I hate to say it but at that price point, it had better include full calibration controls. I can't see paying $1600+ more for just a touch screen. Especially if they will be tossing out 'image fidelity' with this product like they did with the Darblet.


----------



## Tonto (Jun 30, 2007)

What are the chances to get a model to review?

How did you come by the Darbee that you did review?


----------



## lcaillo (May 2, 2006)

We are not likely to be one of their favored reviewers, because unlike most others, we have pointed out both the positive and negative aspect of the processing. We were unable to get a sample for review for the Darblet, so I doubt we will get one of these. In the case of the Darblet review, I purchased the unit, evaluated it myself, and now it is making its way around to our moderators.


----------



## mechman (Feb 8, 2007)

The Fidelio is scheduled to be released later next year. Chances are the unit shown and the unit released may be very different.


----------



## Tonto (Jun 30, 2007)

Wow, that's going beyond the call of duty (buying one of those things). But there again, that's the kind of serivce that makes this the best forum on the net.

Still, as posted earlier, wont 4K do away with the need for such a device?


----------



## dmiller (Aug 7, 2012)

Tonto said:


> Wow, that's going beyond the call of duty (buying one of those things).

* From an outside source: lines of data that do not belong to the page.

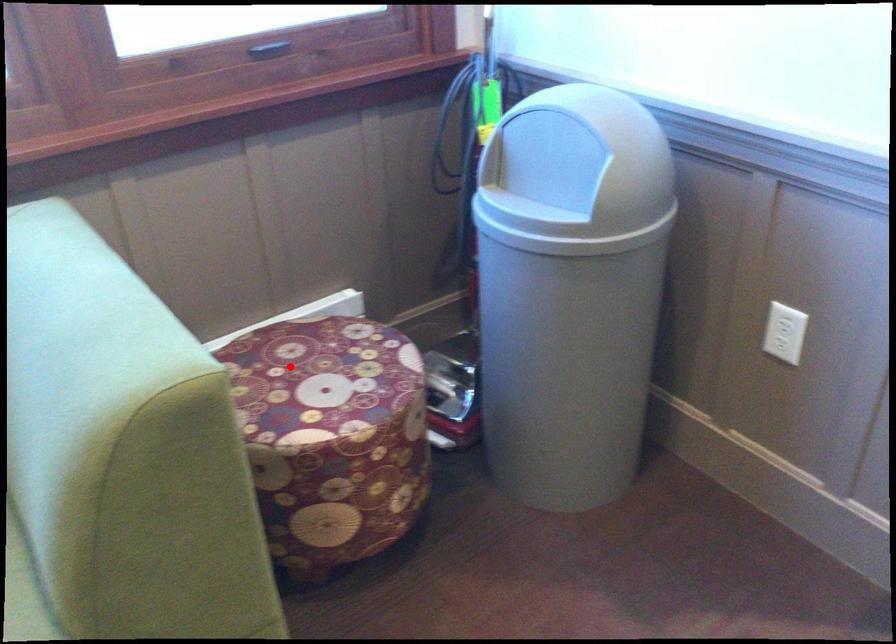
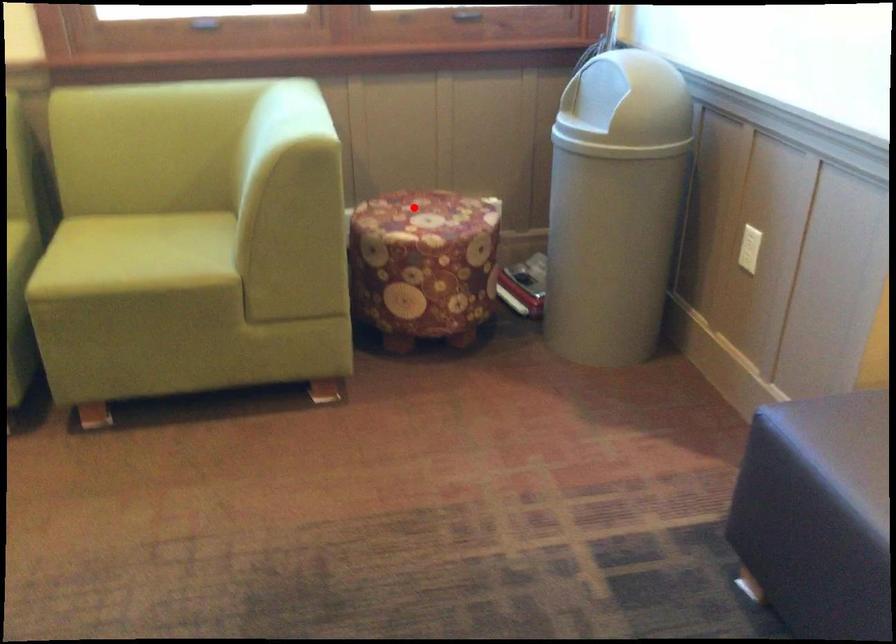
I am providing you with two images of the same scene from different viewpoints. A red point is marked on the first image and another point is marked on the second image. Is the red point in image1 aligned with the point shown in image2?

Yes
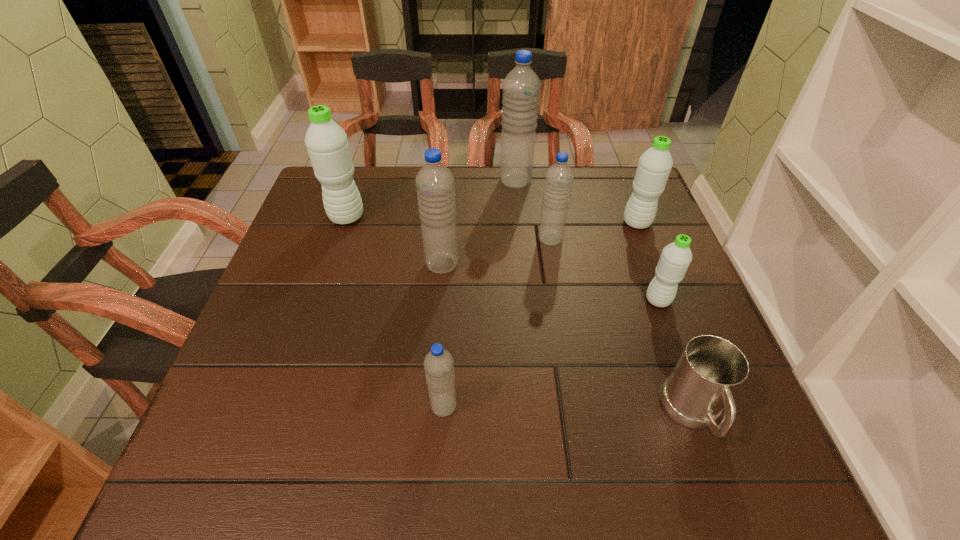
You are a GUI agent. You are given a task and a screenshot of the screen. Output one action in this format:
    pyautogui.click(x=<x>, y=<y>)
    Task: Click on the free point located on the back of the smallest blue water bottle
    
    Given the screenshot: What is the action you would take?
    pyautogui.click(x=450, y=300)

Where is `object present at the near edge`? This screenshot has height=540, width=960. object present at the near edge is located at coordinates (710, 370).

This screenshot has height=540, width=960. Find the location of `object located in the left edge section of the desktop`. object located in the left edge section of the desktop is located at coordinates (327, 144).

The image size is (960, 540). In order to click on mug that is at the right edge in this screenshot , I will do `click(710, 370)`.

The width and height of the screenshot is (960, 540). I want to click on object located at the far left corner, so click(327, 144).

Where is `object situated at the far right corner`? Image resolution: width=960 pixels, height=540 pixels. object situated at the far right corner is located at coordinates (654, 166).

The image size is (960, 540). Find the location of `object at the near right corner`. object at the near right corner is located at coordinates (710, 370).

In the image, there is a desktop. Identify the location of vacant space at the far edge. The image size is (960, 540). (539, 186).

I want to click on free space at the near edge of the desktop, so click(436, 460).

What are the coordinates of `vacant area at the left edge of the desktop` in the screenshot? It's located at (326, 251).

But there again, that's the kind of serivce that makes this the best forum on the net.
> 
> Still, as posted earlier, wont 4K do away with the need for such a device?


Those who have seen it on 4K monitors were still impressed with the effect. Resolution is only one part of the equation.


----------



## lcaillo (May 2, 2006)

Tonto said:


> Wow, that's going beyond the call of duty (buying one of those things). But there again, that's the kind of serivce that makes this the best forum on the net.
> 
> Still, as posted earlier, wont 4K do away with the need for such a device?


The Darbee processing does not deal with resolution. It expands dynamic range in middle luminance levels discretely in small segments of the image. The result is more apparent clarity in the affected areas but not really a change in resolution. What it does is not one of the normally measured parameters of image quality so other improvements in displays can continue and not really affect the value of the darbee process. That is if you like it.

I'll get the Darblet back some day, hopefully, and will use it on some things, so buying it was not a big sacrifice. I don't particularly miss it greatly either, so it works out. As I said initially, it is just not of great interest to me, nor to others on the forum in terms of what it does. I find it very interesting as a technology and discovering where it applies best is my goal. Lots of people like it, so it is worthy of understanding at the very least.


----------